_DIRECTIONS:_
Please reproduce all the data exactly as written and omit the pictures.

————————

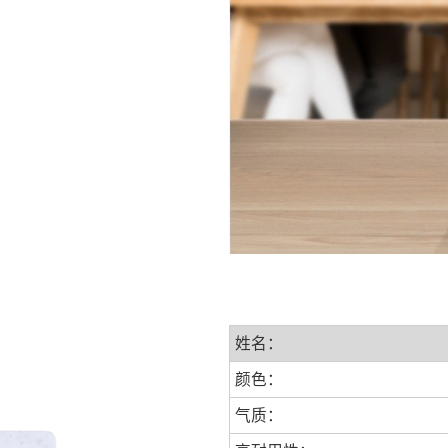
姓名：
颜色：
气质：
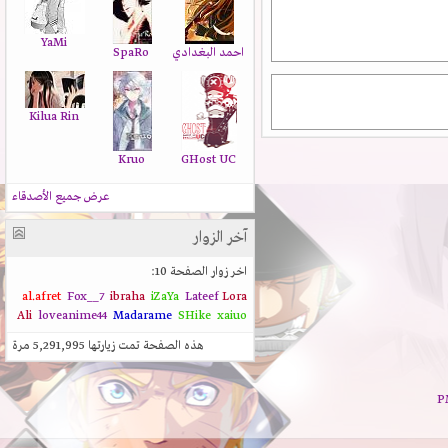
YaMi
احمد البغدادي
SpaRo
Kilua Rin
Kruo
GHost UC
عرض جميع الأصدقاء
آخر الزوار
اخر زوار الصفحة 10:
al.afret
Fox__7
ibraha
iZaYa
Lateef
Lora
Ali
loveanime44
Madarame
SHike
xaiuo
هذه الصفحة تمت زيارتها
5,291,995
مرة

————————

_RESPONSE AREA:_
姓名：
颜色：
气质：
YaMi
احمد البغدادي
SpaRo
Kilua Rin
Kruo
GHost UC
عرض جميع الأصدقاء
آخر الزوار
اخر زوار الصفحة 10:
al.afret
Fox__7
ibraha
iZaYa
Lateef
Lora
Ali
loveanime44
Madarame
SHike
xaiuo
هذه الصفحة تمت زيارتها
5,291,995
مرة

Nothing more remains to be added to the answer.